Die Straßengewalt nahm ihren Ausgang nicht von einer Brutalisierung durch die individuelle Kriegserfahrung oder von Umsturzillusionen der radikalen Linken, sondern von der Konkurrenz um die Vorherrschaft im öffentlichen Raum, die primär durch die nationalen Wehrverbände, insbesondere dem "Stahlhelm" ausgelöst worden war. Die Wehrverbände versuchten dem Bürgertum die Straße als politischen Aktionsraum zu erschließen, womit sie der Arbeiterbewegung ihr traditionelles Terrain für Mobilisierung und Protest streitig machten. Das klar aggressiv und gegen negativ konnotierte weibliche Eigenschaften definierte Männlichkeitsmodell der Rechten, der Frontsoldat, wurde durch die neue "Straßenpolitik" der Wehrverbände in die politische Kultur hineingetragen. Diese wehrhafte Männlichkeit, zur kameradschaftlichen "Volksgemeinschaft" erweitert, richtete sich gegen die Arbeiterorganisationen und zunehmend gegen die Weimarer Republik. SPD und KPD ahmten den Kult des Männlichen und die damit einhergehende Militarisierung von Politik nach, um dem politischen Gegner das Feld nicht zu überlassen. In der Folge fand Politik immer mehr auf der Straße statt. Durch die Uniformierung stieg die Zahl der Begegnungen zwischen äußerlich erkennbaren Gegnern immer mehr an, sodass die Steigerung der politischen Gewalt, welche mit der Weltwirtschaftskrise und dem Aufstieg des Nationalsozialismus in die politische Kultur und in den Alltag der Weimarer Republik einzog, bereits in ihren relativ ruhigen mittleren Jahren angelegt war.
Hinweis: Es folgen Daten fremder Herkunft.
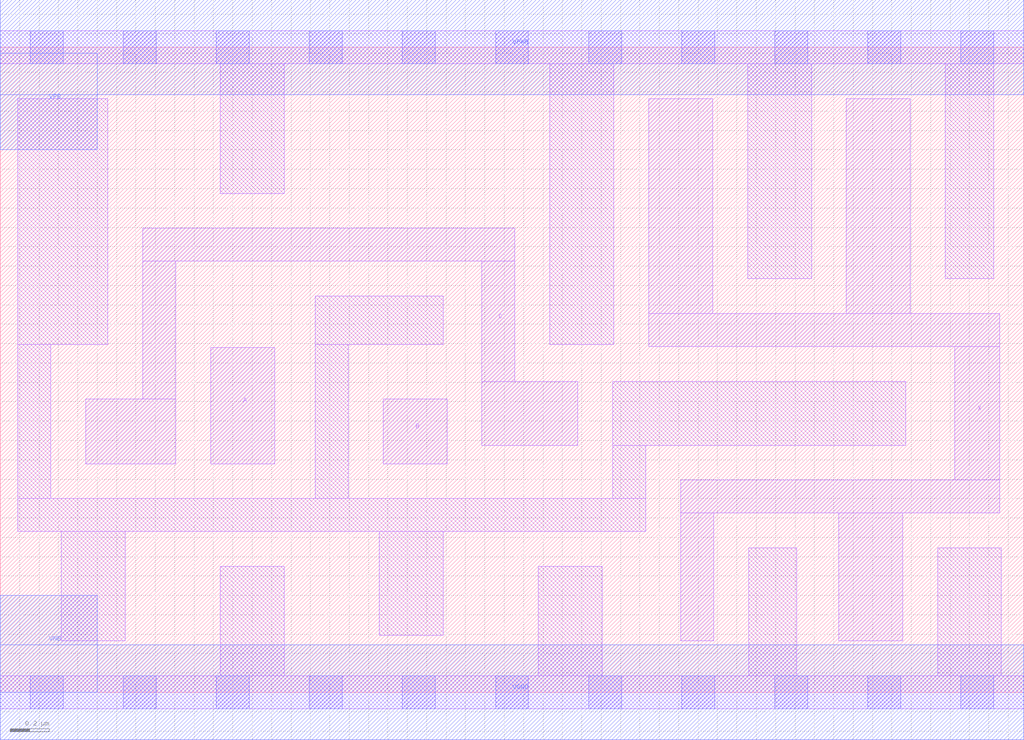
<source format=lef>
# Copyright 2020 The SkyWater PDK Authors
#
# Licensed under the Apache License, Version 2.0 (the "License");
# you may not use this file except in compliance with the License.
# You may obtain a copy of the License at
#
#     https://www.apache.org/licenses/LICENSE-2.0
#
# Unless required by applicable law or agreed to in writing, software
# distributed under the License is distributed on an "AS IS" BASIS,
# WITHOUT WARRANTIES OR CONDITIONS OF ANY KIND, either express or implied.
# See the License for the specific language governing permissions and
# limitations under the License.
#
# SPDX-License-Identifier: Apache-2.0

VERSION 5.5 ;
NAMESCASESENSITIVE ON ;
BUSBITCHARS "[]" ;
DIVIDERCHAR "/" ;
MACRO sky130_fd_sc_lp__maj3_4
  CLASS CORE ;
  SOURCE USER ;
  ORIGIN  0.000000  0.000000 ;
  SIZE  5.280000 BY  3.330000 ;
  SYMMETRY X Y R90 ;
  SITE unit ;
  PIN A
    ANTENNAGATEAREA  0.630000 ;
    DIRECTION INPUT ;
    USE SIGNAL ;
    PORT
      LAYER li1 ;
        RECT 1.085000 1.180000 1.415000 1.780000 ;
    END
  END A
  PIN B
    ANTENNAGATEAREA  0.630000 ;
    DIRECTION INPUT ;
    USE SIGNAL ;
    PORT
      LAYER li1 ;
        RECT 1.975000 1.180000 2.305000 1.515000 ;
    END
  END B
  PIN C
    ANTENNAGATEAREA  0.630000 ;
    DIRECTION INPUT ;
    USE SIGNAL ;
    PORT
      LAYER li1 ;
        RECT 0.440000 1.180000 0.905000 1.515000 ;
        RECT 0.735000 1.515000 0.905000 2.225000 ;
        RECT 0.735000 2.225000 2.655000 2.395000 ;
        RECT 2.485000 1.275000 2.980000 1.605000 ;
        RECT 2.485000 1.605000 2.655000 2.225000 ;
    END
  END C
  PIN X
    ANTENNADIFFAREA  1.209600 ;
    DIRECTION OUTPUT ;
    USE SIGNAL ;
    PORT
      LAYER li1 ;
        RECT 3.345000 1.785000 5.155000 1.955000 ;
        RECT 3.345000 1.955000 3.675000 3.065000 ;
        RECT 3.510000 0.265000 3.680000 0.925000 ;
        RECT 3.510000 0.925000 5.155000 1.095000 ;
        RECT 4.325000 0.265000 4.655000 0.925000 ;
        RECT 4.365000 1.955000 4.695000 3.065000 ;
        RECT 4.925000 1.095000 5.155000 1.785000 ;
    END
  END X
  PIN VGND
    DIRECTION INOUT ;
    USE GROUND ;
    PORT
      LAYER met1 ;
        RECT 0.000000 -0.245000 5.280000 0.245000 ;
    END
  END VGND
  PIN VNB
    DIRECTION INOUT ;
    USE GROUND ;
    PORT
      LAYER met1 ;
        RECT 0.000000 0.000000 0.500000 0.500000 ;
    END
  END VNB
  PIN VPB
    DIRECTION INOUT ;
    USE POWER ;
    PORT
      LAYER met1 ;
        RECT 0.000000 2.800000 0.500000 3.300000 ;
    END
  END VPB
  PIN VPWR
    DIRECTION INOUT ;
    USE POWER ;
    PORT
      LAYER met1 ;
        RECT 0.000000 3.085000 5.280000 3.575000 ;
    END
  END VPWR
  OBS
    LAYER li1 ;
      RECT 0.000000 -0.085000 5.280000 0.085000 ;
      RECT 0.000000  3.245000 5.280000 3.415000 ;
      RECT 0.090000  0.830000 3.330000 1.000000 ;
      RECT 0.090000  1.000000 0.260000 1.795000 ;
      RECT 0.090000  1.795000 0.555000 3.065000 ;
      RECT 0.315000  0.265000 0.645000 0.830000 ;
      RECT 1.135000  0.085000 1.465000 0.650000 ;
      RECT 1.135000  2.575000 1.465000 3.245000 ;
      RECT 1.625000  1.000000 1.795000 1.795000 ;
      RECT 1.625000  1.795000 2.285000 2.045000 ;
      RECT 1.955000  0.295000 2.285000 0.830000 ;
      RECT 2.775000  0.085000 3.105000 0.650000 ;
      RECT 2.835000  1.795000 3.165000 3.245000 ;
      RECT 3.160000  1.000000 3.330000 1.275000 ;
      RECT 3.160000  1.275000 4.670000 1.605000 ;
      RECT 3.855000  2.135000 4.185000 3.245000 ;
      RECT 3.860000  0.085000 4.110000 0.745000 ;
      RECT 4.835000  0.085000 5.165000 0.745000 ;
      RECT 4.875000  2.135000 5.125000 3.245000 ;
    LAYER mcon ;
      RECT 0.155000 -0.085000 0.325000 0.085000 ;
      RECT 0.155000  3.245000 0.325000 3.415000 ;
      RECT 0.635000 -0.085000 0.805000 0.085000 ;
      RECT 0.635000  3.245000 0.805000 3.415000 ;
      RECT 1.115000 -0.085000 1.285000 0.085000 ;
      RECT 1.115000  3.245000 1.285000 3.415000 ;
      RECT 1.595000 -0.085000 1.765000 0.085000 ;
      RECT 1.595000  3.245000 1.765000 3.415000 ;
      RECT 2.075000 -0.085000 2.245000 0.085000 ;
      RECT 2.075000  3.245000 2.245000 3.415000 ;
      RECT 2.555000 -0.085000 2.725000 0.085000 ;
      RECT 2.555000  3.245000 2.725000 3.415000 ;
      RECT 3.035000 -0.085000 3.205000 0.085000 ;
      RECT 3.035000  3.245000 3.205000 3.415000 ;
      RECT 3.515000 -0.085000 3.685000 0.085000 ;
      RECT 3.515000  3.245000 3.685000 3.415000 ;
      RECT 3.995000 -0.085000 4.165000 0.085000 ;
      RECT 3.995000  3.245000 4.165000 3.415000 ;
      RECT 4.475000 -0.085000 4.645000 0.085000 ;
      RECT 4.475000  3.245000 4.645000 3.415000 ;
      RECT 4.955000 -0.085000 5.125000 0.085000 ;
      RECT 4.955000  3.245000 5.125000 3.415000 ;
  END
END sky130_fd_sc_lp__maj3_4
END LIBRARY

</source>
Die Brisanz der politischen Gewalt in der Weimarer Republik lag, so die These des Autors, weniger in den Schäden für Personen und Sachen selbst, sondern erstens in der Wahrnehmung und Deutung der Ereignisse in der bürgerlichen Öffentlichkeit. Sie sah den Wiederaufstieg Deutschlands nach der Niederlage im Weltkrieg zunehmend durch die als Bürgerkriegsdrohung und Zerstörung der inneren Einheit Deutschlands wahrgenommene linke Straßenpolitik bedroht und setzte zuletzt auf den Nationalsozialismus als Ordnungsfaktor. Zweitens manifestierte sich in der "kleinen Gewalt" des Straßenkampfes und der Saalschlachten die Abwesenheit eines politischen Grundkonsenses und die partielle Aufhebung des staatlichen Gewaltmonopols, sodass sie sich "als dauerhafte Belastung des politischen Prozesses" auswirkte (S. 359).

Die Studie ist nicht zuletzt darum so lesenswert, weil es dem Autor gelingt, die deterministische ex post-Perspektive einer Geschichtsschreibung abzustreifen, die um das Scheitern der Weimarer Republik und um das, was ihr folgte, weiß und daher letztlich die Geschichte einer Totgeburt rekonstruiert. Er hoffe, so Dirk Schumann in seinem Vorwort, dass das Buch "seine Leserinnen und Leser nicht in düsteren Fatalismus versinken lässt, sondern zum Nachdenken über die relative Offenheit historischer Situationen anregt" (S. 9).

Die Studie ist ein wichtiger Beitrag sowohl zur Politik-, Sozial- und Mentalitätsgeschichte der Weimarer Republik als auch für übergreifende Perspektiven, wie etwa die gender-history oder die Bedeutung politischer Gewalt und ihrer Folgen in einer Demokratie.